Data Transmission Demystified: Understanding HTTP, TCP, and Video Streaming Protocols

For a long time, I thought that HTTP was an extended version of TCP. Later, I learned about the differences between different protocols and their different use cases.

HTTP 1.1 and HTTP 2 use TCP, so my initial thinking was that HTTP was a modified version of TCP that fundamentally uses TCP but has extended features for message encoding. However, TCP is a transport protocol, while HTTP is a message protocol.

Imagine you want to send a letter to a friend who lives far away. The message protocol can be thought of as the format and structure of the letter, such as the font, paper size, and layout. In the same way, a message protocol defines the structure and format of data being transmitted between applications.

The transport protocol, on the other hand, can be thought of as the delivery method for your letter, such as sending it by mail or by a courier service that guarantees delivery. In the same way, a transport protocol is responsible for the reliable and efficient delivery of data between applications.

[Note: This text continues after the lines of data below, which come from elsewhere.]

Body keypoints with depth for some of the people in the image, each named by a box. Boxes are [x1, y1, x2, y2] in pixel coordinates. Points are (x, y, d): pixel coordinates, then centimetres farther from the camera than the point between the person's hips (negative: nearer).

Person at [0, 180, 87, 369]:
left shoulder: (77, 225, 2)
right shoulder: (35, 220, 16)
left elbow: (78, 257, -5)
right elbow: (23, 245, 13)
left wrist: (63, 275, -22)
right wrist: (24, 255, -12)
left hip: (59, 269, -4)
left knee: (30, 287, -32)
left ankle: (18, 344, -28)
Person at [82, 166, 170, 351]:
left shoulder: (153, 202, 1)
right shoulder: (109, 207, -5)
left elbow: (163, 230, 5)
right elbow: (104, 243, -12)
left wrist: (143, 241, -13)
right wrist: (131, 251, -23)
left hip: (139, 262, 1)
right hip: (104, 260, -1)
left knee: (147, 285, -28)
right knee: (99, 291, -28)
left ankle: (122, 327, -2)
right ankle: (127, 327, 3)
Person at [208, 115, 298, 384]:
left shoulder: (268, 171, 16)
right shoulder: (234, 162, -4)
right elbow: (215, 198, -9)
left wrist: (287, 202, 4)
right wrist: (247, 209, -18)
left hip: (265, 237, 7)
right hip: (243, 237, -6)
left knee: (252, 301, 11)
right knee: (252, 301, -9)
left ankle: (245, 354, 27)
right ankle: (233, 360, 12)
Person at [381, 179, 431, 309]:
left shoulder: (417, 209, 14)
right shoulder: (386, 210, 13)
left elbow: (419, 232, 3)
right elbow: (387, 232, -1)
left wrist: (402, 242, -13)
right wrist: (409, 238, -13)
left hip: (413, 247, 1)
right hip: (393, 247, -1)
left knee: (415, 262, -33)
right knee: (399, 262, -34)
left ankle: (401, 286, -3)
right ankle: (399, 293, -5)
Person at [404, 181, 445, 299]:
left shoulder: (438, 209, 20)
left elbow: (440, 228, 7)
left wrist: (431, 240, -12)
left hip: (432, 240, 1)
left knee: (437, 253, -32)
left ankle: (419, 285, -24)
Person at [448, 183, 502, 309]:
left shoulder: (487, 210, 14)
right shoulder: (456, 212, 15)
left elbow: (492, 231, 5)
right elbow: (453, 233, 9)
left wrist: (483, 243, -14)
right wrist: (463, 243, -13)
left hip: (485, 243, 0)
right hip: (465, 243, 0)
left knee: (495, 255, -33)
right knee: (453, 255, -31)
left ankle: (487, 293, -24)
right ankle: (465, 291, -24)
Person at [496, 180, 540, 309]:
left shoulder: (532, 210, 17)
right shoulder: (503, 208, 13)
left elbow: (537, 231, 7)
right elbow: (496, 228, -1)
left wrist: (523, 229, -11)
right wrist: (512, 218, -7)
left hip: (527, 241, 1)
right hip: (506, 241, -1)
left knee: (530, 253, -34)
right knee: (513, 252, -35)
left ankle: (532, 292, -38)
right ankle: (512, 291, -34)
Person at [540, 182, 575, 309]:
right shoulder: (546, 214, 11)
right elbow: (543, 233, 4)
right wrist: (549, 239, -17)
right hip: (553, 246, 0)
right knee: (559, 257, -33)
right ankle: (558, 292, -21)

So, in this scenario, the message protocol is the letter you write, and the transport protocol is the way the letter is delivered to your friend. Both are important components in ensuring that your message is delivered accurately and efficiently.

The use of HTTP does not necessarily mean that TCP must be used. This is the case with HTTP/3, which uses QUIC (Quick UDP Internet Connections). This is also the case with the video streaming protocol. When you hear that a website like YouTube uses the ABR (Adaptive Bitrate) protocol, it doesn't mean it is using TCP and HTTP.

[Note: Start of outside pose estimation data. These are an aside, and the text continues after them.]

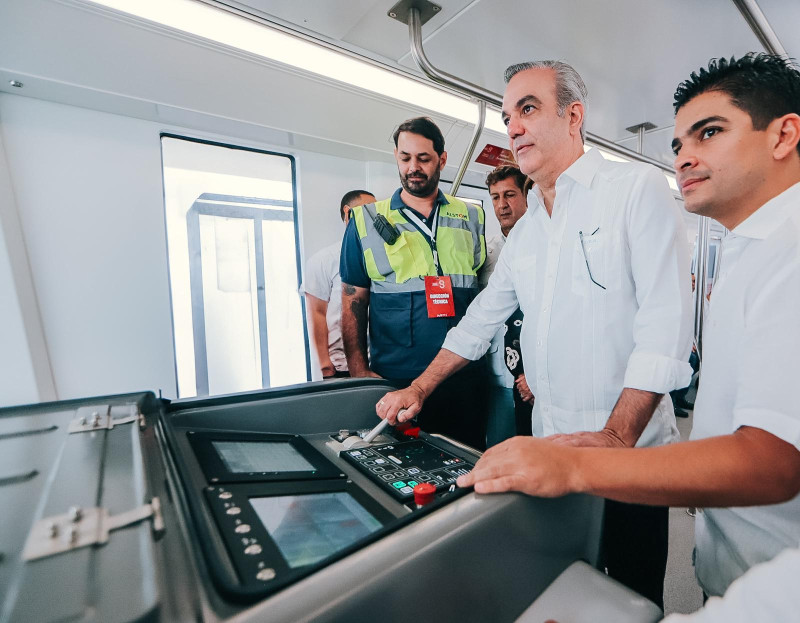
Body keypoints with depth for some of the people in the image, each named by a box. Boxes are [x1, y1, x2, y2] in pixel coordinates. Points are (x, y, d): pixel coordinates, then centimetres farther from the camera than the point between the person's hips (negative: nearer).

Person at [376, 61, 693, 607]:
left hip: (630, 447, -5)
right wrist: (420, 390, 7)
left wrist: (616, 436, -25)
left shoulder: (638, 187, -8)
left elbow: (665, 323, -16)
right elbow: (481, 319, 12)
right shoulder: (526, 230, 11)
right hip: (550, 443, 6)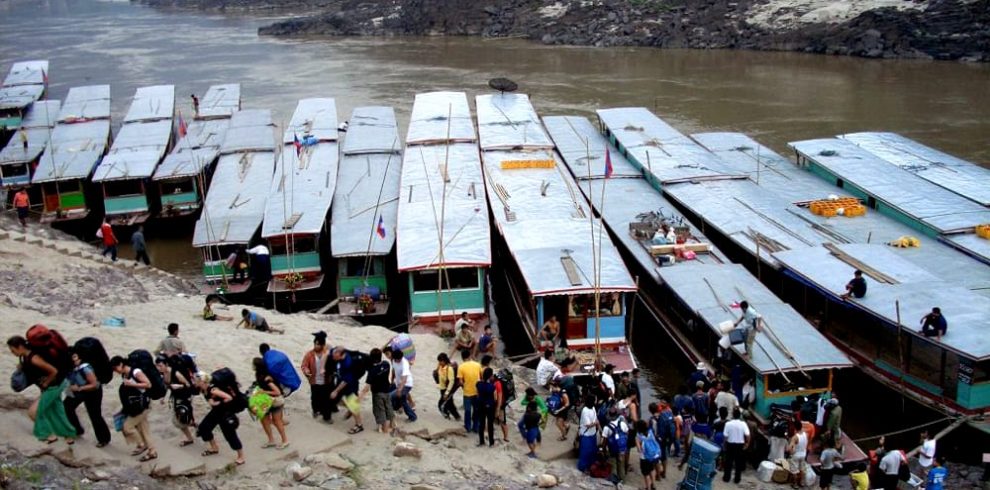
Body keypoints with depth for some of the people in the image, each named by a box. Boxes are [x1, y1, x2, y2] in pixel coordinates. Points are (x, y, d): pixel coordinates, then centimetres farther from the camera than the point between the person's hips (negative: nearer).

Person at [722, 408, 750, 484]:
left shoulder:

Message protocols, like TCP, set a standard way for browsers to request and receive data, but video streaming protocols decide on the techniques for how it can be done. Transfer protocols are the underlying protocol that provides reliable, ordered delivery of data over the Internet. TCP is used in combination with IP (Internet Protocol) to form the Internet's primary means of delivering data from one place to another. TCP provides flow control, error detection, and retransmission of lost or corrupted data, ensuring that video content is delivered reliably and without errors.

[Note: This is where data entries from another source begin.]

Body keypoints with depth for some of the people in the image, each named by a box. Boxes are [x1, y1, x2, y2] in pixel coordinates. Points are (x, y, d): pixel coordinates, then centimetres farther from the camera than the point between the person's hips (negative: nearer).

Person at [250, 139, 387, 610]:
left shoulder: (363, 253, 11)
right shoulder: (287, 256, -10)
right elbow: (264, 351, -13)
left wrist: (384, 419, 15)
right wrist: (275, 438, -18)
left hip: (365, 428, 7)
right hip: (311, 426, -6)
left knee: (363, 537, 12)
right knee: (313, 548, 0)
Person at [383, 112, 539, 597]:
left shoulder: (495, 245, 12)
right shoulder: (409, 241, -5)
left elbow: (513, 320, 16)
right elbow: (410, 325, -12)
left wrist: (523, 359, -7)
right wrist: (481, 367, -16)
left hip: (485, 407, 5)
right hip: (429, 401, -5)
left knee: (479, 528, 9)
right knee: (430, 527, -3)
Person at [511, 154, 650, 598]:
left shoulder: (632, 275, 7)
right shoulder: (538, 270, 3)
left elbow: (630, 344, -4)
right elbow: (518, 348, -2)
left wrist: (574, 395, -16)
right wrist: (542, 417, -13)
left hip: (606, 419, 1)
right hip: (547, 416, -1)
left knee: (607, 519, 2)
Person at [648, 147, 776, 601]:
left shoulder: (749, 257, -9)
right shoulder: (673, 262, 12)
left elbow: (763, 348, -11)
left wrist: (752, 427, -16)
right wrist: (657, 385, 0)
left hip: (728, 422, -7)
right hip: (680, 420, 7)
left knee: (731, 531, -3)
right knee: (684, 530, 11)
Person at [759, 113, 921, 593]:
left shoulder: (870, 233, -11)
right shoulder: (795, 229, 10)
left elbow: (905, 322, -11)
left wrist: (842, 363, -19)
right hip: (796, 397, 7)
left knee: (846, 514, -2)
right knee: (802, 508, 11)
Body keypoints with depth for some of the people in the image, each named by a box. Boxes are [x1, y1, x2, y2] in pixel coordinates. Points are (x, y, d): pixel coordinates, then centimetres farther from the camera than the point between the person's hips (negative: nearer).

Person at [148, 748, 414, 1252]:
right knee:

Let's wrap this up with a real-life example using YouTube. Suppose you are at a restaurant. The menu (content) you see represents the content you are looking for. The chef (YouTube servers) represents the provider of the information. The chef prepares different types of foods (information with different bit rates), and you communicate with the chef through the waiter (HTTP), which represents the server creating different bitrates of video and waiting for HTTP requests to serve you the bitrate you want. The waiter (now acting as ABR) will help you select the correct food based on demand and your preferences, communicate with the chef (YouTube server), and finally serve the food in a way (TCP) that ensures you are being served what you want and that all the ingredients in the food are cooked and presented properly.

In this example, HTTP, ABR, and TCP work together to make sure you receive the video content you want, in the best quality possible, with minimal delays and interruptions.